Composite stages provide a user-facing convenience API and decompose into one or more execution stages at build time.

```python
class MyStage(ProcessingStage[X, Y]):
    name: str = "..."
    resources: Resources = Resources(...)

    def inputs(self) -> tuple[list[str], list[str]]: ...
    def outputs(self) -> tuple[list[str], list[str]]: ...

    def setup(self, worker_metadata: WorkerMetadata | None = None) -> None: ...
    def process(self, task: X) -> Y | list[Y]: ...
```

Refer to the stage base and resources definitions in Curator for full details.

### Resource Semantics

`Resources` support both fractional and whole‑GPU semantics:

* `gpu_memory_gb`: Request a fraction of a single GPU by memory; Curator rounds to a fractional GPU share and enforces that `gpu_memory_gb` stays within one device.
* `entire_gpu`: Request an entire GPU regardless of memory (also implies access to hardware decoders and encoders on that device).
* `gpus`: Request more than one GPU for a stage that is multi‑GPU aware.

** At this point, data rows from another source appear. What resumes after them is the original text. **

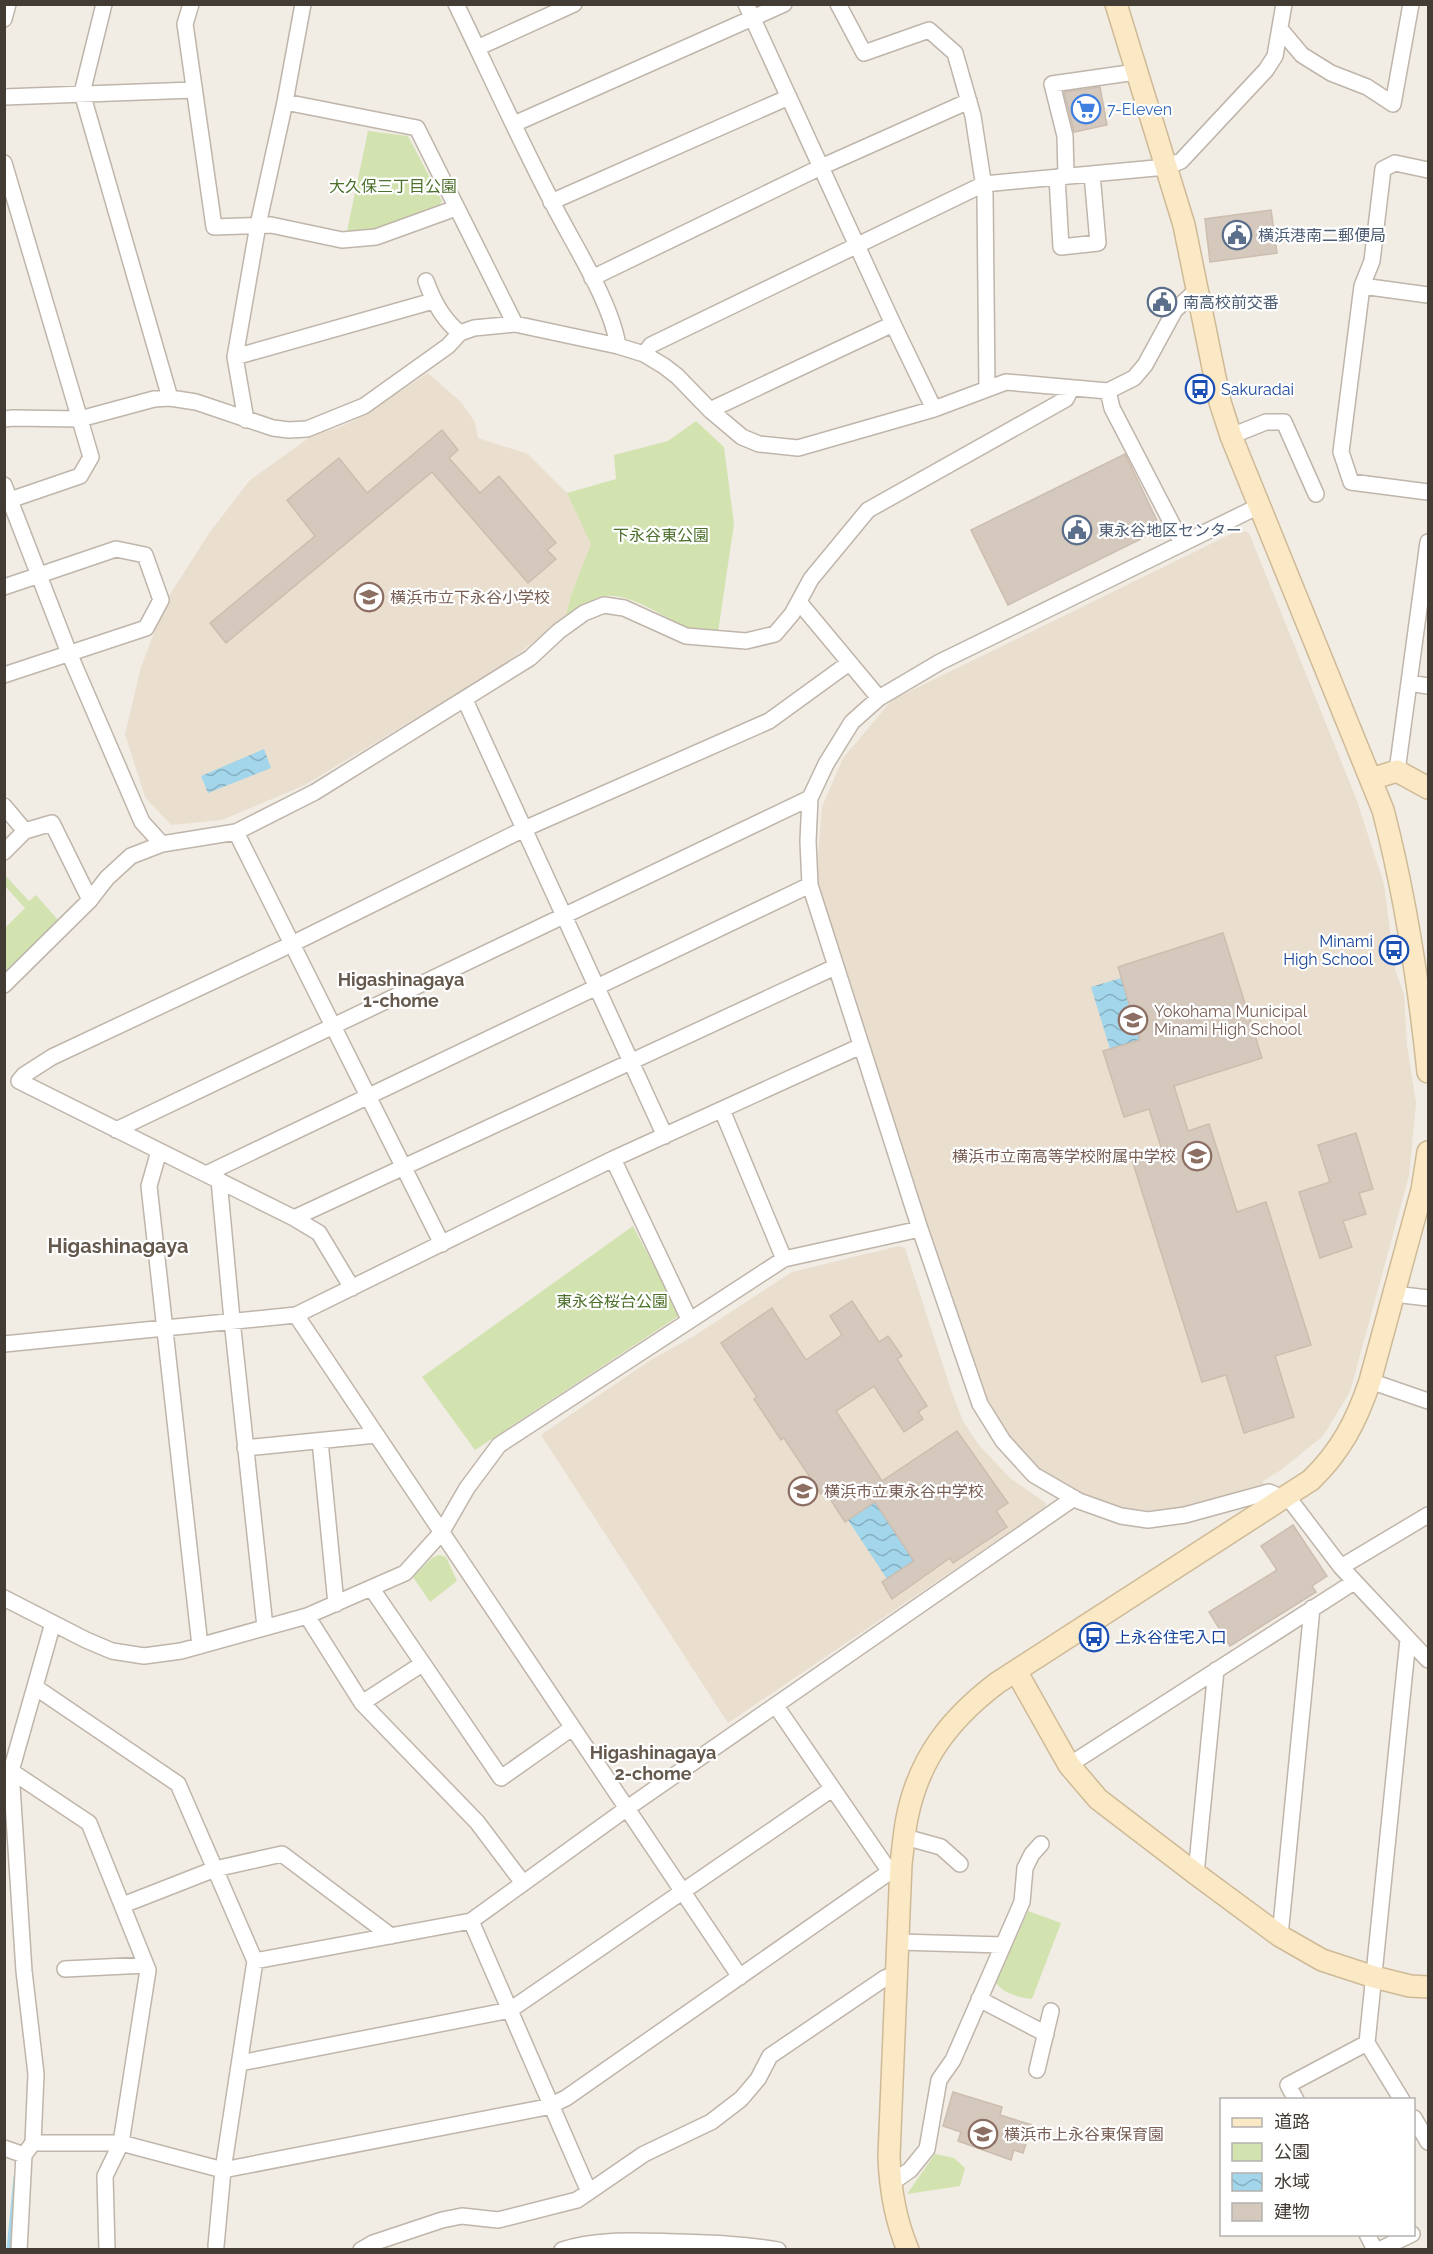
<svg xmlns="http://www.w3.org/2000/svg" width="1433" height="2254" viewBox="0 0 1433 2254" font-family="Raleway,'Noto Sans JP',sans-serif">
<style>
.education{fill:#eadfcf}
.green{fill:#d2e3af}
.water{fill:url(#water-waves)}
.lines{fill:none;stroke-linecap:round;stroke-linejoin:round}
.stream{stroke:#a3d6eb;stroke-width:5}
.building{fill:#d5c9be;stroke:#ccbdae;stroke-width:1.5}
.street-casing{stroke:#bfb5ab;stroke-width:18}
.secondary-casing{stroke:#cfba97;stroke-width:24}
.street{stroke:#fff;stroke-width:15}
.secondary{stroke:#fbe8c5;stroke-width:21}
.labels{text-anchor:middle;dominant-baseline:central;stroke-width:4.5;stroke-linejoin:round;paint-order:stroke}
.shop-label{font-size:16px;fill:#366cbe;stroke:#fff;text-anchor:start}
.park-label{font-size:16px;fill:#4d702c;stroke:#fff}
.service-label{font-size:16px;fill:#4e5e75;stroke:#fff;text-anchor:start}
.transit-label{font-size:16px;fill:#164399;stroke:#fff;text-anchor:start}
.education-label{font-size:16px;fill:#785e54;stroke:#fff;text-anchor:start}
.neighbourhood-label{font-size:18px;font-weight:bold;fill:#65584d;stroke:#fff}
.quarter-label{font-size:20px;font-weight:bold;fill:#65584d;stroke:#fff}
</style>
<defs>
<pattern id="water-waves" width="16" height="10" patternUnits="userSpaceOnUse" patternTransform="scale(1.5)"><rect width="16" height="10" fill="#a3d6eb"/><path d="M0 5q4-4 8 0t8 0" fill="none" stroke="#86afbf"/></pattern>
</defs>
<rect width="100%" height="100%" fill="#f1ece4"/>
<!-- education -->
<path class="education" d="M428 373 461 402 475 422 478 438 528 454 567 493 592 544 571 595 565 619 497 669 305 785 222 820 171 825 145 797 125 734 141 667 167 599 210 532 250 480 313 435 338 428 363 416Z
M1239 530 1249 533 1356 798 1384 884 1395 970 1404 994 1407 1045 1416 1103 1409 1176 1350 1392 1323 1436 1281 1470 1263 1481 1264 1485 1172 1512 1120 1508 1064 1487 1025 1463 973 1385 816 880 822 807 843 758 892 700Z
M899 1246 905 1248 951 1390 963 1421 978 1444 1010 1478 1046 1503 1045 1508 728 1723 541 1435 649 1361 694 1336 792 1272Z"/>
<!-- green -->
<path class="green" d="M368 131 408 136 442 201 437 210 372 230 347 231Z
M696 421 724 447 734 524 718 632C707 632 696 632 686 627 662 617 627 590 600 597 587 601 576 612 565 619L571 595 591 544 567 493 616 479 614 455 668 441Z
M5 875 29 901 36 895 59 921 5 972V928L25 908 5 886Z
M633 1226 680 1315 475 1450 422 1377Z
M439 1555 446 1557 457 1581 430 1602 413 1577 432 1558Z
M1028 1911 1061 1923 1032 1999C1020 1998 1003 1993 996 1983Z
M935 2154 954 2158 965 2168 960 2186 907 2194Z"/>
<!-- water -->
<path class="water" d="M264 749 271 768 208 793 201 776Z
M1121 978 1140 1040 1110 1049 1091 987Z
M875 1502 914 1561 887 1579 848 1520Z"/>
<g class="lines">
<!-- stream -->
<path class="stream" d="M9 2250 16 2177"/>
</g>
<!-- building -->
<path class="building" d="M1100 87 1107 125 1074 132 1064 92Z
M1271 210 1277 253 1210 262 1205 219Z
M1158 292 1172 299 1163 312 1151 305Z
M442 430 458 450 449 458 480 493 499 476 556 543 547 550 556 559 528 583 432 472 226 643 210 623 315 536 287 500 339 458 367 493Z
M1125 454 1161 529 1008 605 971 530Z
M1223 933 1262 1058 1174 1086 1188 1131 1209 1124 1237 1212 1266 1202 1311 1345 1275 1356 1294 1417 1244 1433 1226 1375 1202 1382 1132 1160 1162 1150 1149 1109 1124 1117 1103 1051 1140 1040 1118 967Z
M1356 1133 1373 1189 1359 1193 1366 1214 1343 1221 1352 1247 1320 1258 1299 1192 1330 1182 1318 1145Z
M852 1301 879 1342 888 1336 902 1356 897 1359 927 1406 918 1412 923 1419 904 1432 874 1386 836 1411 882 1481 957 1431 1008 1503 996 1511 1007 1527 953 1563 950 1558 892 1599 882 1582 914 1561 875 1502 845 1522 825 1491 821 1494 784 1438 781 1440 754 1399 757 1397 721 1343 772 1308 806 1360 842 1335 830 1316Z
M1293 1525 1327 1576 1312 1586 1316 1592 1230 1646 1209 1612 1277 1570 1261 1546Z
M953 2092 1002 2107 1000 2115 1032 2125 1023 2153 1014 2150 1011 2160 958 2141 961 2132 943 2126Z"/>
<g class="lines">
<!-- street casing -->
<g class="street-casing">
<path id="street" d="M104 4 82 93 170 398
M191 4 185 24 214 227 271 225 342 240 376 237 456 208
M456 4C488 70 518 137 552 202 573 244 611 301 618 346
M746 4 893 324 934 409
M838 4 864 53 929 30 955 53 973 116 985 194 987 389
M4 19 8 4
M1281 30 1302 55 1331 73 1367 87 1393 104 1411 4
M477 48 574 4
M4 97 194 90
M285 102 417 128 515 324
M514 124 784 4
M4 163 91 457 80 476 4 502
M1428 170 1395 163 1383 169 1372 261 1362 286 1341 452 1351 482 1428 492
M1066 176 1065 136 1052 84 1136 72
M1057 177 1061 247 1098 243 1092 174
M551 202 789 97
M592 278 821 167 969 101
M426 281C433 301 443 320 460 333
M1362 286 1428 295
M644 354 651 345 984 184 1166 167 1181 161 1266 70 1275 56 1284 4
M235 357 433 301
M1108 391 1112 408 1182 543
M710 410 893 324
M4 419 13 418 80 419 154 399 170 398 196 402 273 428 289 430 307 429 364 406 448 346 460 333 474 328 515 324 618 346 644 354 664 366 677 376 710 410 742 437 759 444 798 448 934 409 1006 382 1108 391 1134 378 1145 365 1175 310 1197 290
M246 420 235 357 258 225 285 102 303 4
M1231 436 1266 422H1284L1316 494
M4 485 69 653 142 822 162 844
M4 587 116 549 145 555 161 600 146 628 4 675
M799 602 879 698
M1409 683 1428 686
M465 700 665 1136
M1397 771 1428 542
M4 806 25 831
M236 832 442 1244
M4 852 25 831 52 823 90 900
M4 985 90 900 107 878 131 856 162 844 236 832 315 792 530 658 559 631 584 613 604 605 624 608 686 636 746 641 775 634 792 614 811 579 868 510 1066 399 1071 389
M722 1110 784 1259
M116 1130 810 798
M159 1151 149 1186 200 1646
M613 1159 689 1319
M206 1174 810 885
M219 1180 232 1320 265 1627
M294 1218 835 967
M920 1229 810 885 808 841 810 798 826 764 852 722 879 698 940 662 1259 506
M352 1288 319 1233 294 1218 19 1081 24 1075 52 1057 292 944 524 829 769 721 849 663
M1394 1294 1428 1298
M4 1344 296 1315
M1370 1381 1428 1401
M320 1441 336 1604
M245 1448 376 1435
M1287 1496 1341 1567 1428 1660
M1341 1567 1428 1515
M372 1589 501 1778 572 1728
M4 1598 86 1640 112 1651 144 1656 181 1651 307 1616 405 1573 441 1533 467 1488 499 1445 784 1259 920 1229 980 1404 1003 1441 1034 1475 1079 1501 1121 1516 1148 1520 1185 1515 1269 1492 1283 1498
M307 1616 362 1703 477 1822 523 1883
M35 1687 178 1784 255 1961 223 2170 216 2246
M362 1703 422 1664
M776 1706 890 1872
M1069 1765 1354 1582
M4 1770 11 1771 89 1823 148 1970 121 2143 105 2176 107 2250
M905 1837 941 1847 960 1864
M1196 1874 1216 1670
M123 1905 215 1869 282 1854 391 1936
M471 1921 589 2192
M1280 1936 1312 1608
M899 1942 1003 1945
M255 1961 471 1921 626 1809 1074 1498
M65 1969 146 1965
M740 1977 296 1315 613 1159 861 1046
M979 1999 1046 2034
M240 2063 510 2010 832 1789
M1037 2070 1051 2011
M1296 2100 1288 2085 1367 2043
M1402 2100 1367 2043 1408 1639
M1414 2118 1428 2142
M33 2143 36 2074 24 1971 11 1771 53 1623
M4 2148 24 2155 33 2143H121L223 2170 547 2107 566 2098 901 1864
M890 2184 910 2170 927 2149 939 2080 953 2060 1022 1902 1025 1868 1032 1854 1041 1844
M1367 2234 1375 2250
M19 2250 24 2155
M361 2250 373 2243 442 2220 462 2216 498 2220 577 2200 644 2154 711 2122 741 2099 758 2079 770 2056 885 1978 898 1973
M562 2250C598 2238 639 2241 677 2242 711 2243 744 2244 778 2250
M1379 2250 1412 2234"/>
</g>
<!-- secondary casing -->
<g class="secondary-casing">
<path id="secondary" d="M1116 4 1184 225 1220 402 1231 436 1383 810C1405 894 1419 986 1428 1072
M1371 779 1397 771 1428 788
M1016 1671 1069 1765 1098 1799 1196 1874 1280 1936 1322 1960 1374 1977 1410 1986 1428 1987
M908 2250C895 2219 890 2189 889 2156L901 1864C903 1849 904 1833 907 1818 919 1758 950 1719 997 1683L1311 1480C1341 1451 1357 1420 1370 1381L1422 1190 1428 1152"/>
</g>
<!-- street -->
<use href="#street" class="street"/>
<!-- secondary -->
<use href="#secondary" class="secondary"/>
</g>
<!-- icons -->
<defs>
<g id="supermarket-ring" transform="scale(1.5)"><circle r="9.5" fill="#fff" stroke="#3f7fe0" stroke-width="1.5"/><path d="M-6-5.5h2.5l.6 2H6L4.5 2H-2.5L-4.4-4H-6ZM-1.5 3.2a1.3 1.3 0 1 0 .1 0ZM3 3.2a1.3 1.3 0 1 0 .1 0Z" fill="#3f7fe0"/></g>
<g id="civic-ring" transform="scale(1.5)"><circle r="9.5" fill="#fff" stroke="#5c6f8a" stroke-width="1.5"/><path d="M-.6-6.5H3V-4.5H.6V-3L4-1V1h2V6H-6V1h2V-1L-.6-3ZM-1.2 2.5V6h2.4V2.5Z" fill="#5c6f8a"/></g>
<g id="bus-ring" transform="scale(1.5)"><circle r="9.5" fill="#fff" stroke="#1a4fb4" stroke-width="1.5"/><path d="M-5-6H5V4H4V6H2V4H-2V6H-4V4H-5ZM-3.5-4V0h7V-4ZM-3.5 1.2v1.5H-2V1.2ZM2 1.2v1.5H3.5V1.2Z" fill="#1a4fb4"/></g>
<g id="school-ring" transform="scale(1.5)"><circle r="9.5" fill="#fff" stroke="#8d6e63" stroke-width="1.5"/><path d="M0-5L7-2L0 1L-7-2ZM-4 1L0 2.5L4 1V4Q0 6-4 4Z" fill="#8d6e63"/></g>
</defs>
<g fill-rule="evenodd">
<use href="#supermarket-ring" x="1086" y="109"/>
<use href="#civic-ring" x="1237" y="235"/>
<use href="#civic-ring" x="1162" y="302"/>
<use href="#bus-ring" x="1200" y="389"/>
<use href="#civic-ring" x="1077" y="530"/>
<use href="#school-ring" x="369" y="597"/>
<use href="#bus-ring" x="1394" y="950"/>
<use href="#school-ring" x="1133" y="1020"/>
<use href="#school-ring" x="1197" y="1156"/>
<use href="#school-ring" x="803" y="1491"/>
<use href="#bus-ring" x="1094" y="1637"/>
<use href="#school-ring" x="983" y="2134"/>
</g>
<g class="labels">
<!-- shop labels -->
<g class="shop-label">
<text x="1107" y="109">7-Eleven</text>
</g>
<!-- park labels -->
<g class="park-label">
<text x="393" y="186">大久保三丁目公園</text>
<text x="661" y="535">下永谷東公園</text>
<text x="612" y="1301">東永谷桜台公園</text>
</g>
<!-- service labels -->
<g class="service-label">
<text x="1258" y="235">横浜港南二郵便局</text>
<text x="1183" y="302">南高校前交番</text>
<text x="1098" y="530">東永谷地区センター</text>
</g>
<!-- transit labels -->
<g class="transit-label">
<text x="1221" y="389">Sakuradai</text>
<text x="1373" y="941" text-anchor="end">Minami<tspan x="1373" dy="18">High School</tspan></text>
<text x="1115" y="1637">上永谷住宅入口</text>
</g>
<!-- education labels -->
<g class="education-label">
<text x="390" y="597">横浜市立下永谷小学校</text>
<text x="1154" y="1011">Yokohama Municipal<tspan x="1154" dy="18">Minami High School</tspan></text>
<text x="1176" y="1156" text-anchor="end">横浜市立南高等学校附属中学校</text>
<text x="824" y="1491">横浜市立東永谷中学校</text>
<text x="1004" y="2134">横浜市上永谷東保育園</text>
</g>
<!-- neighbourhood labels -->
<g class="neighbourhood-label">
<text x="401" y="979">Higashinagaya<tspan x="401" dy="21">1-chome</tspan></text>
<text x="653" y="1752">Higashinagaya<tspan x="653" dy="21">2-chome</tspan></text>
</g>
<!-- quarter labels -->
<g class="quarter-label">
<text x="118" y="1246">Higashinagaya</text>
</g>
</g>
<!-- border -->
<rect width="1433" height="2254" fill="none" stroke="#433c35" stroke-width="12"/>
<!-- legend -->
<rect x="1220" y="2098" width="195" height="138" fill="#ffffff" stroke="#b4b1ae" stroke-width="1.5"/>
<rect x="1232" y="2118" width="30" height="9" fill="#fbe8c5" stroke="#b4b1ae" stroke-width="1.5"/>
<text x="1274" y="2128" font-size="18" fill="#433c35">道路</text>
<rect x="1232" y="2143" width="30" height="18" fill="#d2e3af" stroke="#b4b1ae" stroke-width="1.5"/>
<text x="1274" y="2158" font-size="18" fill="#433c35">公園</text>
<rect x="1232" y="2173" width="30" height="18" fill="url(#water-waves)" stroke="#b4b1ae" stroke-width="1.5"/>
<text x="1274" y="2188" font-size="18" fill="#433c35">水域</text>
<rect x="1232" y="2203" width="30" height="18" fill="#d5c9be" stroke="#b4b1ae" stroke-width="1.5"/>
<text x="1274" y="2218" font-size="18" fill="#433c35">建物</text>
</svg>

Choose one of `gpu_memory_gb` (single‑GPU fractional) or `gpus` (multi‑GPU). Combining both is not allowed.

## Tasks

Video pipelines operate on task types defined in Curator:

* `VideoTask`: Wraps a single input `Video`
* `Video`: Holds decoded metadata, frames, and lists of `Clip`
* `Clip`: Holds buffers, extracted frames, embeddings, and caption windows

Stages transform tasks stage by stage (for example, `VideoReader` populates `Video`, splitting stages create `Clip` objects, embedding and captioning stages annotate clips, and writer stages persist outputs).

## Executors

Executors run pipelines on a backend. Curator uses [`XennaExecutor`](https://github.com/nvidia-cosmos/cosmos-xenna) to translate `ProcessingStage` definitions into Cosmos-Xenna stage specifications and run them on Ray with automatic scaling. Execution modes include streaming (default) and batch.